At first glance, the description of Isaac seems an error—Abraham had in fact two sons, Isaac and Ishmael. In the translation of Hebrew scholar Robert Alter, God tells Abraham, “Take, pray, your son, your only one, whom you love, Isaac.”

Alter comments, “The Hebrew syntactic chain [the order of the words] is exquisitely forged to carry a dramatic burden, and the sundry attempts of English translators from the King James Version to the present to rearrange it are misguided.” Alter then quotes from a medieval rabbi’s imaginative rendering of the scene: God says, ‘ “Your son.” [Abraham] said to Him, “I have two sons.” [God] said to him, “Your only one.” [Abraham] said, “This one is an only one to his mother and this one is an only one to his mother.” He said to him, “Whom you love.” He said to him, “I love both of them.” He said to him, “Isaac.” ’

Your son, your only one, whom you love, Isaac. These brief phrases reveal the unbearable weight of “God’s terrible imperative” to sacrifice his beloved son, the child of the promise.

God’s incomprehensible demand reminds me of the parable of the wicked tenants from Mark 12. In that parable, a distant landlord sends a servant to collect rent from tenants who instead beat the poor man. Jesus says, “And he sent another, and him they killed. And so with many others: some they beat, and some they killed. He had still one other, a beloved son. Finally he sent him to them, saying, ‘They will respect my son.’ ” Guess what: they don’t. I remember reading that not too long ago and immediately thinking, “What a very stupid landlord!” Of course, a moment’s reflection reveals that the landlord symbolizes God our Father who sent his Son into the world to be killed. So too does Abraham in our story prefigure the Father who will not withhold his Son.
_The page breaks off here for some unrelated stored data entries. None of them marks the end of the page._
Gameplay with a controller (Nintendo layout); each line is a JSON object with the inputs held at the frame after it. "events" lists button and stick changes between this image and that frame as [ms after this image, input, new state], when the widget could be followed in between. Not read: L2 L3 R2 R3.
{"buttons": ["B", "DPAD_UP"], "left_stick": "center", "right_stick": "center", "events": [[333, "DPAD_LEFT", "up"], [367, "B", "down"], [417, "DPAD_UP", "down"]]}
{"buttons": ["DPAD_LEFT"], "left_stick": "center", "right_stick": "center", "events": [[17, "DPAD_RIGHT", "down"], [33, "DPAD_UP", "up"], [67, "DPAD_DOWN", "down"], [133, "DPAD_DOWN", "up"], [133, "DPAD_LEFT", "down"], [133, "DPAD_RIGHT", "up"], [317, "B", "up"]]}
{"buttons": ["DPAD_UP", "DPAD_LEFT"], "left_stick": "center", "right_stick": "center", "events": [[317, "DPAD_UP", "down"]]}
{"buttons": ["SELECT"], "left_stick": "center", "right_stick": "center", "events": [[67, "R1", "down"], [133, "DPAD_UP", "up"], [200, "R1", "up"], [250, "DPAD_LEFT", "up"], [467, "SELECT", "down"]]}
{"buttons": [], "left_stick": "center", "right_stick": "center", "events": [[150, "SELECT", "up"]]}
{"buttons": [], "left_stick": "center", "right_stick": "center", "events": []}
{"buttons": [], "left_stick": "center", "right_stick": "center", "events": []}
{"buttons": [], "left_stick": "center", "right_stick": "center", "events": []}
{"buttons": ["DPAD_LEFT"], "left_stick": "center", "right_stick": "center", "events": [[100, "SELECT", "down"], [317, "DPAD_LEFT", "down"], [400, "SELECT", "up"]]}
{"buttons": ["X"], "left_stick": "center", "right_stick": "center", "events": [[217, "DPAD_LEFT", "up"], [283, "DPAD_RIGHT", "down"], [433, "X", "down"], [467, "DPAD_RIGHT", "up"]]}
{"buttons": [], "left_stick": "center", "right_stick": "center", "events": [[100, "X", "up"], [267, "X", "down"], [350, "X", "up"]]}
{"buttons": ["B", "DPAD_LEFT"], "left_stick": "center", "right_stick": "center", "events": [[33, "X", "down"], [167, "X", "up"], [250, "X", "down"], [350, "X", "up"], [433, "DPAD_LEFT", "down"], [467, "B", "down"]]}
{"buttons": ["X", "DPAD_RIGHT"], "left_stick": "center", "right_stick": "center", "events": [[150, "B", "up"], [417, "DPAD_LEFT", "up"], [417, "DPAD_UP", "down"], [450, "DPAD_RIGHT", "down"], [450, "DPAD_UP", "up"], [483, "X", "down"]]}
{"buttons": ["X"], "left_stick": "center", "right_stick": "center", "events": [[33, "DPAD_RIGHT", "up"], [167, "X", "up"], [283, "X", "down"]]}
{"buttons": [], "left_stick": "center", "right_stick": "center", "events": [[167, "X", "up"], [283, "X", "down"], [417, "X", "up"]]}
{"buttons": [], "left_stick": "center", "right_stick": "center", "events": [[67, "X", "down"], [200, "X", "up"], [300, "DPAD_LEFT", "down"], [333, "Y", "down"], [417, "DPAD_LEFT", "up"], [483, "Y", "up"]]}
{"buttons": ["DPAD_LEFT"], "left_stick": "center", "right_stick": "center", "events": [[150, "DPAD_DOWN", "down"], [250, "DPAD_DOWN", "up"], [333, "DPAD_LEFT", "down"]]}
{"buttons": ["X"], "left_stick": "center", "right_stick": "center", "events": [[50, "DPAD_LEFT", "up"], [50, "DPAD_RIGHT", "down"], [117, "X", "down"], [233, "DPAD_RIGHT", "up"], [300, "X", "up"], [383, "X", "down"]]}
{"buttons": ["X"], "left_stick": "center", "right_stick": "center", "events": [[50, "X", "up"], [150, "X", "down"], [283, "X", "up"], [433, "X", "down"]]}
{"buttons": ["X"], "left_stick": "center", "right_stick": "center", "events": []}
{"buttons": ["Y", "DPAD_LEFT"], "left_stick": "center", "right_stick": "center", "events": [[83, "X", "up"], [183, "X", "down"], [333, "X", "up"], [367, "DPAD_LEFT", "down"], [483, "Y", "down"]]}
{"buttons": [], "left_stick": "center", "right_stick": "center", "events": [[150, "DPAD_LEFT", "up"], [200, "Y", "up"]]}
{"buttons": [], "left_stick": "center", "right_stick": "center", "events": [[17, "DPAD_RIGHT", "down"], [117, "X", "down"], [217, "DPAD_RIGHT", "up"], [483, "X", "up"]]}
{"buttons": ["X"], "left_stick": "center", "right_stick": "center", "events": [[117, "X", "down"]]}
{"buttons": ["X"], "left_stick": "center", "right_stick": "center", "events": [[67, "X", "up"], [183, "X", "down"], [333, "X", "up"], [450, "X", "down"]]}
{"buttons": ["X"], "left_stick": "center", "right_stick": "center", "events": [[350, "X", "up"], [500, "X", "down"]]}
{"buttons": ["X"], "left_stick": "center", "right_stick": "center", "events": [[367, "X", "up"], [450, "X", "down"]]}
What are we to make of this God, our Father?

Romans 8 gives us an answer. “What shall we then say to these things?… He that spared not his own Son, but delivered him up for us all, how shall he not with him also freely give us all things? … Who shall separate us from the love of Christ? shall tribulation, or distress, or persecution, or famine, or nakedness, or peril, or sword? As it is written, For thy sake we are killed all the day long; we are accounted as sheep for the slaughter. Nay, in all these things we are more than conquerors through him that loved us. For I am persuaded, that neither death, nor life, nor angels, nor principalities, nor powers, nor things present, nor things to come, Nor height, nor depth, nor any other creature, shall be able to separate us from the love of God, which is in Christ Jesus our Lord.”

As we consider the sacrifice of Jesus on the cross, as we reflect on our sins for which he suffered and on our own terrible need for this Savior, let us also reflect upon the immeasurable love of the Father.

“He that spared not his own Son, but delivered him up for us all, how shall he not with him also freely give us all things.”